REQUIRED ACTION 1: Could you rewrite the records from the line with "Next object: the push" through the end of the records, swapping "automatic" for "manual" and changing nothing else?

An episode of "Saturday Night Live" contains, on average, 11 sketches. Given the 35 (!) seasons of "SNL" and an average of 20 episodes per year, that makes for approximately 7,700 sketches written, rehearsed and performed on the influential comedy show.

Out of that enormous trove of raw material, a handful of sketches have received the honor of being bulked up to feature-film length. After a decade-long hiatus (anyone remember 2000's "The Ladies Man," starring Tim Meadows?), "SNL" returns to the big screen Friday with the action-film parody "MacGruber," featuring cast members Will Forte and Kristen Wiig (joined by Ryan Phillippe, Powers Boothe and Val Kilmer), produced by the show's creator, Lorne Michaels, and directed by "SNL" writer Jorma Taccone.

But will "MacGruber" — a parody of the 1980s ABC television series "MacGyver," which starred Richard Dean Anderson as a spy whose modus operandi revolved around constructing weapons out of the unlikeliest raw materials — bring back the glory days of "The Blues Brothers" and "Wayne's World," or will it be another "Stuart Saves His Family"? (It's a good thing Al Franken decided to go into politics.)

The film's creators are certainly leery of other "SNL" comparisons. "It wasn't until I read people's initial take online of what they thought the movie was going to be that I [realized], 'Oh, there's a tremendous amount of pressure,' " Taccone says. "It was a little shocking to read how many people thought the movie was going to be 'It's Pat' " — the notorious 1994 flop based on a "Saturday Night Live" sketch.


The track record of the preceding "SNL" sketch films, almost all produced by Michaels, is a mixed one at best. The parade of adaptations got off to a slam-bang start with 1980's "The Blues Brothers," but the true dawn of the Age of "SNL" onscreen was 1992's smash hit "Wayne's World," in which two suburban dolts ( Mike Myers and Dana Carvey) with a fondness for heavy metal and Claudia Schiffer find fame and fortune with their cable-access television program.

The challenge of making "Wayne's World," according to director Penelope Spheeris, was of staying true to the spirit of the wildly popular sketches without growing stale. "I knew I couldn't instruct or direct [Myers and Carvey] to do anything that was contradictory to something that was preexisting," Spheeris says.

But the process was hardly smooth, requiring nearly 20 versions of the script. According to Spheeris, Myers and Carvey were squabbling over matters large and small: "I had to shoot it three times," she says. "I had to do it Mike's way, and I had to shoot it Dana's way, and then I had to shoot it my way."

In the final estimation, though, any kinks in the narrative were overwhelmed by the good fun "Wayne's World" offered: "We had a very simple story, and as I say quite often, who remembers whether Freedonia won the war or not?" says Michaels, referring to the Marx Brothers' masterpiece "Duck Soup." "The audience gives you a break on the plot."

For a short while, it seemed as if every moderately popular "SNL" sketch was making the transition to the big screen, with no fewer than nine "SNL" adaptations between 1992 and 2000. "Wayne's World" was an enormous hit, but many of its big-screen successors were plagued by inconsistency, hammering away at the original sketches' jokes without offering much in the way of new material.

ENTRIES PROVIDED:
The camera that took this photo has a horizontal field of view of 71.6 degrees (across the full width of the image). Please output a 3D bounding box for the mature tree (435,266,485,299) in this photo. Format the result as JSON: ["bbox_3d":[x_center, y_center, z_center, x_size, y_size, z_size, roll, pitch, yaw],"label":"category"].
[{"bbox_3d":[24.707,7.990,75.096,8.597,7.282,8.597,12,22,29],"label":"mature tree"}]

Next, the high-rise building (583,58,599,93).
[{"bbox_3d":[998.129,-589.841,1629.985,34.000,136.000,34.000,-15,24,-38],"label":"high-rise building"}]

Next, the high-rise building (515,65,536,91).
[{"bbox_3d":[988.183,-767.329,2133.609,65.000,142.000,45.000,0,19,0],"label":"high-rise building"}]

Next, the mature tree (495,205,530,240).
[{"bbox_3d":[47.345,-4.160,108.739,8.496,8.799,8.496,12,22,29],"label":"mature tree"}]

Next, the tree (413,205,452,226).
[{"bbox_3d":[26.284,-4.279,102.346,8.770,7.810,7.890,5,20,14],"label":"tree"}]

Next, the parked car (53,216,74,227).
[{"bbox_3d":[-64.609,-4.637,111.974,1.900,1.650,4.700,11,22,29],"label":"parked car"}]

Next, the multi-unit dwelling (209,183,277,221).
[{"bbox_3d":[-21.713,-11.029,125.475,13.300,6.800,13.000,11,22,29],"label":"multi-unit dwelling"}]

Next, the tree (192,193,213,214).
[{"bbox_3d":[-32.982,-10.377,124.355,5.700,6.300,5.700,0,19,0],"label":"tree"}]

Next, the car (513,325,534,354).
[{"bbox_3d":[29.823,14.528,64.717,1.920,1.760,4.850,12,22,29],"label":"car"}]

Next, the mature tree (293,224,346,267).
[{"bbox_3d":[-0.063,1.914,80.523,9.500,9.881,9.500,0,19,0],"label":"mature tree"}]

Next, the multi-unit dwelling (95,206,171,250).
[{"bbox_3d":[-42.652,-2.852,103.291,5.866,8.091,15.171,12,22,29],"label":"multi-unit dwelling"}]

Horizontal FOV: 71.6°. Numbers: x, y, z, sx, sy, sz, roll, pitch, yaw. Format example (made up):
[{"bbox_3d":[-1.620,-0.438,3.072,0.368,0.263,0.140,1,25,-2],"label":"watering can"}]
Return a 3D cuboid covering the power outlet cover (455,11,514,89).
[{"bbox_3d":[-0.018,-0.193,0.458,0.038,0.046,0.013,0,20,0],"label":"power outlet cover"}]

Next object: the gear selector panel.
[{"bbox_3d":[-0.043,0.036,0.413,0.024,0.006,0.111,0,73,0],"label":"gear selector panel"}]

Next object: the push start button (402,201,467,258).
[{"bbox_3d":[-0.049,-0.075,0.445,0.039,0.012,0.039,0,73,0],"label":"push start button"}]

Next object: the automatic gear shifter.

REQUIRED ACTION 2: In the page excerpt on "SNL" sketch films, how many versions of the script did "Wayne's World" require?

WORKED SOLUTION 1:
Next object: the push start button (402,201,467,258).
[{"bbox_3d":[-0.049,-0.075,0.445,0.039,0.012,0.039,0,73,0],"label":"push start button"}]

Next object: the manual gear shifter.

WORKED SOLUTION 2: Nearly 20.